I think about that thirteen year old gi-kid. Pleading begging for hormone pills so that the red can be washed away. The red made me feel dread. Now I see it was Gender Dysphoria my body screaming for the red to stop. I am Trans, I am Nonbinary how could I have been so blind.
I think about the five year old who copied their older siblings short haircut just because they thought it was cool. I remember the way people, including that child's own father, treated them differently. Shamefully I feel glad my Dad is not around to discover this revelation. I am Trans, I am Nonbinary, l dread the loneliness that is going to come.
I remember the moments I was split into boys vs girls and how it made my stomach sick. I remember feeling absolutely horrified knowing I had to get change in front of girls now I see its not just because of my disabilities. I wonder if I would have been more comfortable with a private room to change well I can keep on wondering as I am Trans, I am Nonbinary in a world fearfully of anything that breaks the mould.

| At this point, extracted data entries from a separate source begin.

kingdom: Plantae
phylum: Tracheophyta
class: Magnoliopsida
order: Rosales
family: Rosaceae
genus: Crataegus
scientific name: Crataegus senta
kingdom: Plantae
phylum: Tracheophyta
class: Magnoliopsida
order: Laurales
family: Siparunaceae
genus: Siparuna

Looking back I am disgusted that my concerns were dismissed when I started the dreaded puberty. Shielded from the truth by church and everyone I know. I remember the way my self esteem evaporated into thin air as soon as my chest became larger and the dreaded red started showing up too heavy. "It's natural" I was told when that felt far from the case. I am Trans, I am Nonbinary and that's what is natural.
Looking at the future I am anxious and stressed. I have grown up in a world that has wanted to shield me from the truth and prevent me from expressing myself. I can feel the hatred bubbling inside of the people who have been manipulated by media. Books + Movies that I loved no longer liked due to this truth. I Am Trans, I Am Nonbinary can I survive this fearful world?
I am alone and fearful to tell anybody. I know now praying won't feel as impactful as it once did but I'm praying hoping that I can confide people to confide in. I'm hoping that my candle isn't snuffed out by this truthful revelation and that one day I can tell people that I am happy to be Trans, I am overjoyed to be Nonbinary. We'll see.